The invention relates to a static induction or field-effect bipolar transistor with voltage control, suitable for high-voltage or high-current operations.
A conventional bipolar transistor has a three-layer structure such as NPN or a PNP structure in which an emitter-collector current is controlled by a base current. The current-amplification factor, a measure for the transistor's control performance, is determined by the base width, i.e., the thickness of the base layer along the current-flow direction. The current-amplification factor can be increased by narrowing the base width, thereby enhancing the control performance. By incorporating a base having substantially zero width, and by using a static induction or magnetic field effect, control performance is greatly improved over the conventional bipolar transistor; see IEDM Technical Digest, 1978, p. 676; Japanese Journal of Applied Physics 17 (1978), p. 245; and IEEE Electron Device Letters EDL-6 (1985), p. 522. These articles variously describe transistor structures designated as BSIT, DBT and EMFET. As used in the following, the designation BSIT stands for bipolar static induction transistor.
Basic structure and operation of a conventional BSIT are briefly explained hereunder with reference to FIG. 4. A semiconductor body 10 for the BSIT 30 consists of an n-type epitaxial layer 12 several tens of micrometers thick as a collector region on an n.sup.+ -type substrate 11, for example. Two p-type base regions 13 are formed by diffusion at the surface of the collector region 12, with the thickness of the base regions 13 being greater than in earlier conventional structures, as shown in FIG. 4. An n.sup.+ -type emitter region 14 is diffused at the surface of the collector region 12, between the two base regions 13. A collector terminal C, an emitter terminal E, and a base terminal B are respectively connected, via electrode films 25, to the substrate 11, the emitter region 14, and the base regions 13.
For the sake of exposition, FIG. 4 shows a hypothetical base region 13a below the emitter region 14. If a base region 13a were actually present, the structure of a vertical NPN transistor would be realized. Substantially lacking a base region 13a, the BSIT 30 has minimized base width (which is the thickness of the base region 13a), and a static induction effect is utilized by which the collector region 12 is influenced by the two surrounding base regions 13.
When the BSIT 30 is turned off, a depletion region extends from a p-n junction between the collector region 12 and the base regions 13, mainly towards the collector region 12, because of a positive voltage applied to the collector terminal C. When a base current flows into the base regions 13 from the base terminal B, a hole current h flows into the emitter region 14 from the base region 13 through the p-n junction in the forward direction. An electron current e is generated from the emitter region 14 in correspondence with this current flow. Part of this current e flows into the base region 13 through the p-n junction, but most of the electrons flow into the collector region 12 because of the static induction or electric field effect of the collector region 12. As a result, there is conduction between the collector and the emitter. To switch from this on-state to the off-state, a reverse bias is applied between the base region 13 and the collector region 12 via the base terminal B, thereby expanding the depletion region, with the current in the collector region 12 from the p-n junction generated from both sides of the p-n junction.

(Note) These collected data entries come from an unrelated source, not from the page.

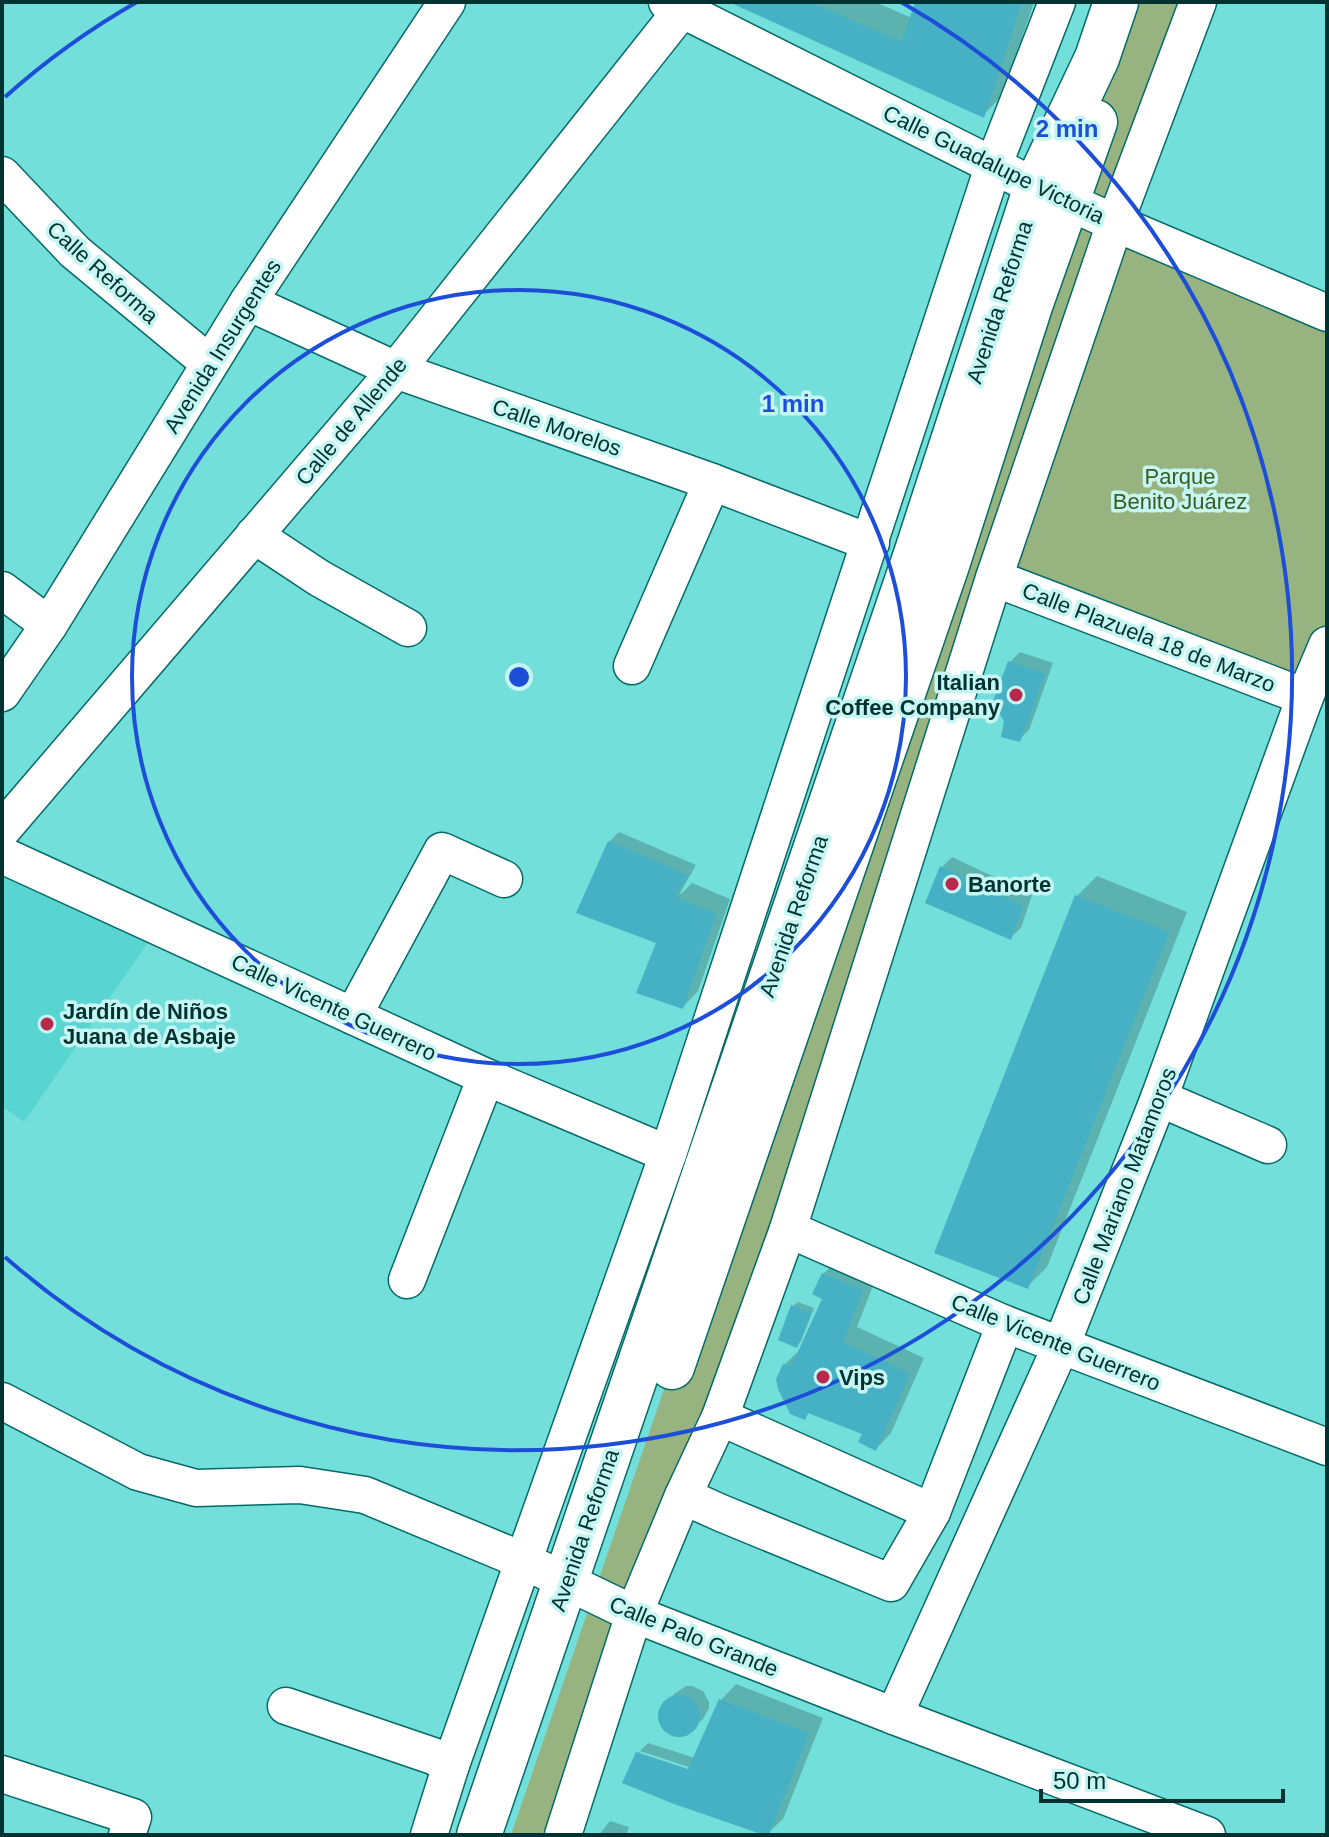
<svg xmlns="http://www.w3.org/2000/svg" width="1329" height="1837" font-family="Arial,sans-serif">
<rect width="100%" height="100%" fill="#73dfda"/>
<path fill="#58d5d0" d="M2 867 149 941 24 1122 2 1106Z"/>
<path fill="#97b480" d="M1140 2H1198L1116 223 1327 313V645L1305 697 995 578 563 1835H511L947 565 1066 200Z"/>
<g fill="#0003">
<path d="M733 2H875L912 18 918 2H1034L1003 95 983 115Z"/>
<path d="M1020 652 1053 663 1029 730 1019 740 1006 720 1010 662Z"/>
<path d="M619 832 696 865 680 893 681 894 692 883 730 899 698 991 683 1007 662 934 609 842Z"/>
<path d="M952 857 1032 895 1021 928 1011 937 942 867Z"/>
<path d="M1097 876 1187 912 1047 1267 1027 1287 1077 896Z"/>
<path d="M839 1259 877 1275 857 1327 924 1358 891 1433 876 1449 865 1433 810 1412 804 1418 784 1365 800 1350 824 1299 823 1274Z"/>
<path d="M798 1302 814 1308 801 1341 797 1346 793 1306Z"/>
<path d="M736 1684 823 1718 783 1819 767 1834 676 1803 679 1795 673 1801 625 1782 640 1751V1755L697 1774 698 1770 640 1751 648 1743 695 1758 721 1700Z"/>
<path d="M686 1686H692L703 1691 709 1702V1708L703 1719 692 1730 681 1735 669 1732 661 1723V1710L674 1694Z"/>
<path d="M610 1821 629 1827 626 1835H599Z"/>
</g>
<g fill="#46b1c5">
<path d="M729 2H810L902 42 915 2H1022L984 118Z"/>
<path d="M1008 661 1045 674 1020 742 1001 737 1004 721 998 711 989 712Z"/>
<path d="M608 841 688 875 675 897 716 914 683 1009 636 993 656 943 576 913Z"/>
<path d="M940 866 1023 906 1011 940 925 903Z"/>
<path d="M1075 895 1169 932 1028 1289 934 1253Z"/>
<path d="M822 1273 863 1290 843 1342 910 1374 876 1451 858 1442 862 1434 808 1413 805 1420 790 1414 778 1389 776 1379 783 1364 791 1367 822 1299 812 1294Z"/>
<path d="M791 1305 811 1313 797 1348 778 1340Z"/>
<circle cx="679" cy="1716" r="21"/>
<path d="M719 1699 809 1733 769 1835H764L674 1804 622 1783 636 1752 688 1769Z"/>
</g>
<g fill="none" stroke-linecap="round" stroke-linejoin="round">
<g stroke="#066a68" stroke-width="39">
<g id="minor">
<path d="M667 2 1036 187 1115 223 1327 313"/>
<path d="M2 175 75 252 209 363"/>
<path d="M248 302 396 370 712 482 871 543"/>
<path d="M254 535 319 578 408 628"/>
<path d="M994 578 1305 697"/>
<path d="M2 590 49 625"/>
<path d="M632 666 712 482"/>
<path d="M2 693 49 625 248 302 447 2"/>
<path d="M2 830 396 370 688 2"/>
<path d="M2 855 486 1077 668 1154"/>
<path d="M353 1016 442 851 504 879"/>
<path d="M1159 1098 1268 1145"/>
<path d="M788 1229 1005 1324 1327 1447"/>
<path d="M407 1280 486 1077"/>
<path d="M2 1401 138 1472 196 1488 300 1485 365 1495 524 1561 634 1614 894 1716 1207 1835"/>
<path d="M720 1417 932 1512"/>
<path d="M683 1496 721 1513 891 1583 932 1512 1005 1324"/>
<path d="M286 1706 433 1756 451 1765"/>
<path d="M894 1716 1061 1346 1159 1098 1305 697 1327 645"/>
<path d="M2 1774 133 1817 127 1835"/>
<path d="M429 1835 451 1765 668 1154 994 164 1057 2"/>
<path d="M563 1835 634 1614 683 1496 720 1417 788 1229 994 578 1115 223 1198 2"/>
</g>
</g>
<g stroke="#066a68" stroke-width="47">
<g id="major">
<path d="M672 1367 947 565 1030 306 1095 122"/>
<path d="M479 1835 917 551 1036 187 1097 58 1116 2"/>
</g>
</g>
<use href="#minor" stroke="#fff" stroke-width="36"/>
<use href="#major" stroke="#fff" stroke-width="44"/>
</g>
<g fill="none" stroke="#1d4ed8" stroke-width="4">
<circle cx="519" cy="677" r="387"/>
<path d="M5 97A775 775 0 0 1 137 2M901 2A775 775 0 1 1 5 1257"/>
</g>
<g fill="#b8274c" stroke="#c5f6f3" stroke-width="3">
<circle cx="1016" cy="695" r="8"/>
<circle cx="952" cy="884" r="8"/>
<circle cx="47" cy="1024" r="8"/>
<circle cx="823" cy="1377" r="8"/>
</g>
<g text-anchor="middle" stroke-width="7" stroke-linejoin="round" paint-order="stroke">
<g font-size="22" fill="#003231" stroke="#c5f6f3">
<text transform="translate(994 164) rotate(26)" y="8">Calle Guadalupe Victoria</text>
<text transform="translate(103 272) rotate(42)" y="8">Calle Reforma</text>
<text transform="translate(999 302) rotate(-72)" y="8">Avenida Reforma</text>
<text transform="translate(222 346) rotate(-58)" y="8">Avenida Insurgentes</text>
<text transform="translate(351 421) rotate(-50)" y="8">Calle de Allende</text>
<text transform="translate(557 427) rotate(19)" y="8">Calle Morelos</text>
<text transform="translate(1149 637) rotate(21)" y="8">Calle Plazuela 18 de Marzo</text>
<text transform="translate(793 916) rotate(-71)" y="8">Avenida Reforma</text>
<text transform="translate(334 1007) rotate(25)" y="8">Calle Vicente Guerrero</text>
<text transform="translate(1124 1186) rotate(-69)" y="8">Calle Mariano Matamoros</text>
<text transform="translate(1056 1342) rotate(22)" y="8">Calle Vicente Guerrero</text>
<text transform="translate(584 1530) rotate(-71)" y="8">Avenida Reforma</text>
<text transform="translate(694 1636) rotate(22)" y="8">Calle Palo Grande</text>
</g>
<g font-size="22" fill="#3c5c1b" stroke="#c5f6f3">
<text x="1180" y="484">Parque<tspan x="1180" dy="25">Benito Juárez</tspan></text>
</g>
<g font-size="22" font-weight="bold" fill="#003231" stroke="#c5f6f3" text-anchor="start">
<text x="1000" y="690" text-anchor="end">Italian<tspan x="1000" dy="25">Coffee Company</tspan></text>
<text x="968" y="892">Banorte</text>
<text x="63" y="1019">Jardín de Niños<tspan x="63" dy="25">Juana de Asbaje</tspan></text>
<text x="839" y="1385">Vips</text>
</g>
</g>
<circle cx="519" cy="677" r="12" fill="#1d4ed8" stroke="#c5f6f3" stroke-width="4"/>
<g font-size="24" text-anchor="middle" font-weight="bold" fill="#1d4ed8" stroke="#c5f6f3" stroke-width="7" stroke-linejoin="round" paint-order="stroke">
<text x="1067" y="137">2 min</text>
<text x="793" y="412">1 min</text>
</g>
<rect width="1329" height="1837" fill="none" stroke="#003231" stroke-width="8"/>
<path d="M1041 1789v12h242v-12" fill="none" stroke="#003231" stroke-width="4"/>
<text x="1053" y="1789" font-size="24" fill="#003231" stroke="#c5f6f3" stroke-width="6" paint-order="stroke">50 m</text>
</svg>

In a BSIT 30 with the aforementioned basic structure and operation, because the width of the hypothetical base region 13a is infinitesimally small, a high current-amplification factor can be realized. The vertical construction allows increased thickness of the collector region 12 and extension of the depletion at turn-off, thereby allowing the transistor to withstand high voltages. If this BSIT 30 is compared with a field-effect transistor, the collector, emitter and the base correspond to drain, source and gate, respectively.
As described, a BSIT has an advantageously high current-amplification factor. However, in a BSIT, the current between the collector and the emitter, or the on-off states, are controlled by the base current. Thus, from the point of view of circuit control, a BSIT more closely resembles a bipolar transistor than a field-effect transistor. The low output impedance of the BSIT is an advantage, but the low input impedance is a disadvantage. Furthermore, to increase the current-carrying capacity, a plurality of unit structures (per FIG. 4) are connected in parallel on a common substrate, for example. In this case, as the current tends to concentrate on particular unit structures, such structures may be damaged due to overcurrent.